# Activity
The records below need retyping in full; give them again exactly.

# Data to process
********************
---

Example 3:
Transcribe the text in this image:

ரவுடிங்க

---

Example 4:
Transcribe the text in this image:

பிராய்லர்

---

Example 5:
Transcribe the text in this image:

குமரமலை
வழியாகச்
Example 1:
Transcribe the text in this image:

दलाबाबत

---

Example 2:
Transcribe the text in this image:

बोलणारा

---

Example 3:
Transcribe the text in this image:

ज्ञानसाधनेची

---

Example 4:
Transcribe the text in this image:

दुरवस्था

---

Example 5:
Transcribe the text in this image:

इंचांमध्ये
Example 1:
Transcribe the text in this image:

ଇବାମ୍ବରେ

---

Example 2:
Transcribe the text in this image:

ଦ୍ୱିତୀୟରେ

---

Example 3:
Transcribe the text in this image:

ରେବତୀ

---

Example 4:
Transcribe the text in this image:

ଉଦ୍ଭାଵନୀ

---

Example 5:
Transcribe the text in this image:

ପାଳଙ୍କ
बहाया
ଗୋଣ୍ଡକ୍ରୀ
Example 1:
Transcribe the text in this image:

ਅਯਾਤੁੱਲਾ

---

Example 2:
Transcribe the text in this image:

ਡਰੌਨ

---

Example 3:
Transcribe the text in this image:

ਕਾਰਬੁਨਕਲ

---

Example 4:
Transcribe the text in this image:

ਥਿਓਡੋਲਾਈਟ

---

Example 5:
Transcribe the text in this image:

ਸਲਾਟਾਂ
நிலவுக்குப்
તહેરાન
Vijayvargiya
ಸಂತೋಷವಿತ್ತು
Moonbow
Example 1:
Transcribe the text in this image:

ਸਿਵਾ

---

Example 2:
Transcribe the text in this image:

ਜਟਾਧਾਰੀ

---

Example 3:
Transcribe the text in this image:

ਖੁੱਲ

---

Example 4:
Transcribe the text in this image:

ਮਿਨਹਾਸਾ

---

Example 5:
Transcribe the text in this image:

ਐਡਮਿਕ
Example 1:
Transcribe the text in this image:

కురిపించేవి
********************
# Result of this task
---

Example 3:
Transcribe the text in this image:

ரவுடிங்க

---

Example 4:
Transcribe the text in this image:

பிராய்லர்

---

Example 5:
Transcribe the text in this image:

குமரமலை
வழியாகச்
Example 1:
Transcribe the text in this image:

दलाबाबत

---

Example 2:
Transcribe the text in this image:

बोलणारा

---

Example 3:
Transcribe the text in this image:

ज्ञानसाधनेची

---

Example 4:
Transcribe the text in this image:

दुरवस्था

---

Example 5:
Transcribe the text in this image:

इंचांमध्ये
Example 1:
Transcribe the text in this image:

ଇବାମ୍ବରେ

---

Example 2:
Transcribe the text in this image:

ଦ୍ୱିତୀୟରେ

---

Example 3:
Transcribe the text in this image:

ରେବତୀ

---

Example 4:
Transcribe the text in this image:

ଉଦ୍ଭାଵନୀ

---

Example 5:
Transcribe the text in this image:

ପାଳଙ୍କ
बहाया
ଗୋଣ୍ଡକ୍ରୀ
Example 1:
Transcribe the text in this image:

ਅਯਾਤੁੱਲਾ

---

Example 2:
Transcribe the text in this image:

ਡਰੌਨ

---

Example 3:
Transcribe the text in this image:

ਕਾਰਬੁਨਕਲ

---

Example 4:
Transcribe the text in this image:

ਥਿਓਡੋਲਾਈਟ

---

Example 5:
Transcribe the text in this image:

ਸਲਾਟਾਂ
நிலவுக்குப்
તહેરાન
Vijayvargiya
ಸಂತೋಷವಿತ್ತು
Moonbow
Example 1:
Transcribe the text in this image:

ਸਿਵਾ

---

Example 2:
Transcribe the text in this image:

ਜਟਾਧਾਰੀ

---

Example 3:
Transcribe the text in this image:

ਖੁੱਲ

---

Example 4:
Transcribe the text in this image:

ਮਿਨਹਾਸਾ

---

Example 5:
Transcribe the text in this image:

ਐਡਮਿਕ
Example 1:
Transcribe the text in this image:

కురిపించేవి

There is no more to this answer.